TASK DETAILS
The pictures are to be left out when the listing below is reproduced word for word.

GIVEN ENTRIES

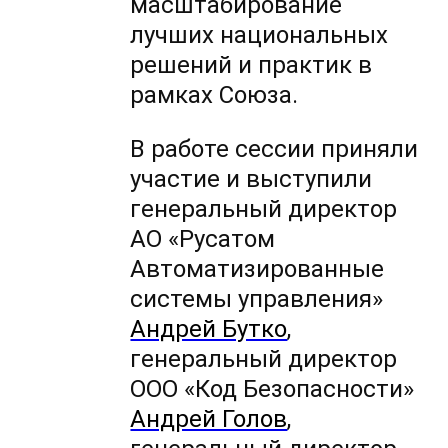
масштабирование
лучших национальных
решений и практик в
рамках Союза.
В работе сессии приняли
участие и выступили
генеральный директор
АО «Русатом
Автоматизированные
системы управления»
Андрей Бутко
,
генеральный директор
ООО «Код Безопасности»
Андрей Голов
,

ANSWER
масштабирование
лучших национальных
решений и практик в
рамках Союза.
В работе сессии приняли
участие и выступили
генеральный директор
АО «Русатом
Автоматизированные
системы управления»
Андрей Бутко
,
генеральный директор
ООО «Код Безопасности»
Андрей Голов
,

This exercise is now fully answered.